Pada tanggal 17 April 2010, sebuah pesan singkat dari
Zacky Vengeance telah diposting di resmi Avenged Sevenfold Twitter:
"Tracking selesai Tidak ada kata-kata yang pernah akan menggambarkan
perasaan mendengarkan album ini saat mengemudi sendiri di rumah pada
4:00.." Single "Nightmare" dirilis secara digital pada tanggal
18 Mei 2010. Sebuah preview untuk lagu ini dirilis pada 6 Mei 2010 pada
Amazon.com, namun dilepas segera setelah untuk alasan yang tidak diketahui.
Pada tanggal 12 Mei 2010, M. Shadows dan Synyster
Gates mampir ke harddisk (acara radio) di mana mereka menjelaskan rincian
tentang Nightmare sebelum rilis:
“
|
[...] The new album, Nightmare, is dedicated to The
Rev memory and although it's not exactly a concept album, it does center around
The Rev. The eeriest thing about it is there is a song on the album called
"Fiction" (a nickname The Rev gave himself) which started out with
the title "Death". And the song was the last song The Rev wrote for
the album, and when he handed it in, he said, that’s it, that’s the last song
for this record. And then 3 days later, he died. "
|
”
|
Mixing untuk album tersebut sudah selesai di New York
City, dan album ini akhirnya dirilis di seluruh dunia pada tanggal 27 Juli
2010. Album ini mendapat review positif dari kritikus musik tapi. Disambut baik
oleh fans. Nightmare memulai debutnya di nomor satu di Billboard 200 dengan
penjualan 163.000 unit di minggu pertama.
Keberangkatan Portnoy
dan drummer baru (2010-sekarang)
Pada tanggal 16 Desember 2010, Portnoy mengumumkan
melalui Facebook bahwa ia tidak lagi akan bekerja dengan Avenged Sevenfold.
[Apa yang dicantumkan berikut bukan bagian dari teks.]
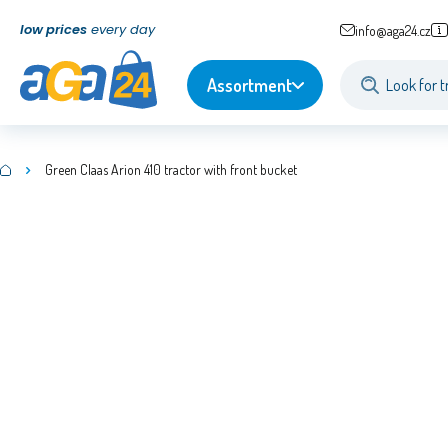
low prices
every day
info@aga24.cz
Assortment
Green Claas Arion 410 tractor with front bucket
Band ini memposting pernyataan di website mereka pada 17 Desember 2010 yang
menyatakan bahwa Mike Portnoy tidak akan menjadi pengganti posisi The Rev,
tetapi ada drummer baru yang telah dipilih untuk uji coba selama tahun 2011 dan
menunjukkan berpotensi menjadi anggota tetap.
Pada tanggal 20 Januari 2011, Avenged Sevenfold
mengumumkan melalui Facebook mantan drummer Confide Arin Ilejay akan tur dengan
mereka mulai tahun ini tetapi belum mendapatkan tempat sebagai drummer
permanen.
Avenged Sevenfold akan tampil di Rock am Ring dan Rock
im Park festival pada tanggal 3-5, 2011 bersama band-band lain seperti Alter
Bridge, System of a Down, dan In Flames.